The position now dominant in Western Christianity is that observance of the Lord's Day, Sunday, supplanted or superseded the Sabbath commandment in that the former "celebrated the Christian community's deliverance from captivity to sin, Satan, and worldly passions, made possible by the resurrection on the first day of the week." Early Christians observed the seventh day with prayer and rest, but they also gathered on the first day. By the 4th century, Christians were officially observing the first day, Sunday, as their day of rest, not the seventh.

A Sabbatarian movement within Oriental Orthodoxy began in the 12th century in Ethiopia and gained momentum in the 13th, eventually establishing itself as the norm in that region. The modern Orthodox Tewahedo churches observe a two-day Sabbath, including both Saturday and Sunday. Influenced by Puritan ideas, the Presbyterian and Congregationalist, as well as Methodist and Baptist Churches, enshrined first-day Sabbitarian views in their confessions of faith, observing the Lord's Day as the Christian Sabbath.
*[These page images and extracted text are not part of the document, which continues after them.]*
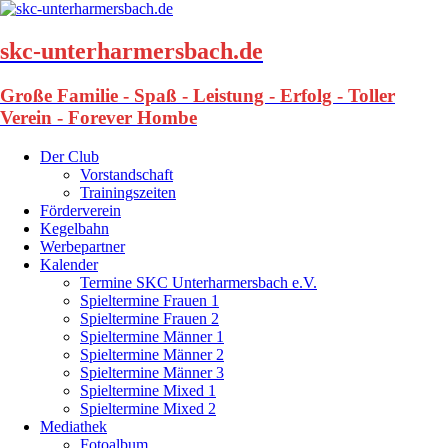
skc-unterharmersbach.de
Große Familie - Spaß - Leistung - Erfolg - Toller
Verein - Forever Hombe
Der Club
Vorstandschaft
Trainingszeiten
Förderverein
Kegelbahn
Werbepartner
Kalender
Termine SKC Unterharmersbach e.V.
Spieltermine Frauen 1
Spieltermine Frauen 2
Spieltermine Männer 1
Spieltermine Männer 2
Spieltermine Männer 3
Spieltermine Mixed 1
Spieltermine Mixed 2
Mediathek
Fotoalbum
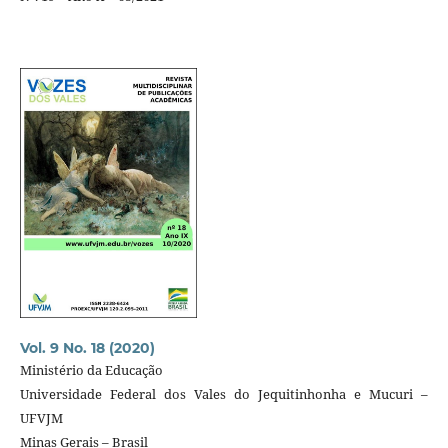
Vol. 9 No. 18 (2020)
Ministério da Educação
Universidade Federal dos Vales do Jequitinhonha e Mucuri –
UFVJM
Minas Gerais – Brasil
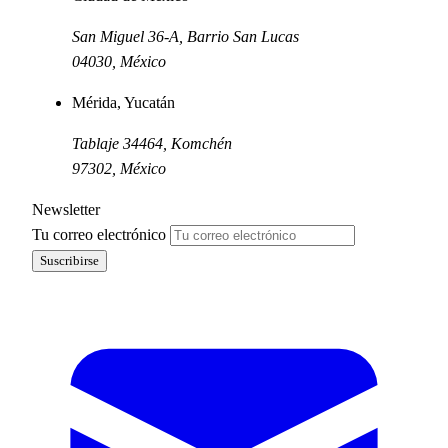
San Miguel 36-A, Barrio San Lucas
04030
,
México
Mérida, Yucatán
Tablaje 34464, Komchén
97302
,
México
Newsletter
Tu correo electrónico
Suscribirse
Beginning about the 17th century, a few groups of Restorationist Christians took issue with some of the practice of the churches around them, sometimes also questioning the theology that had been so widely accepted throughout 16 centuries. Mostly Seventh-day Sabbatarians, they broke away from their former churches to form communities that followed Seventh-day Sabbath-based practices that differed from the rest of Christianity, often also adopting a more literal interpretation of law, either Christian or Mosaic.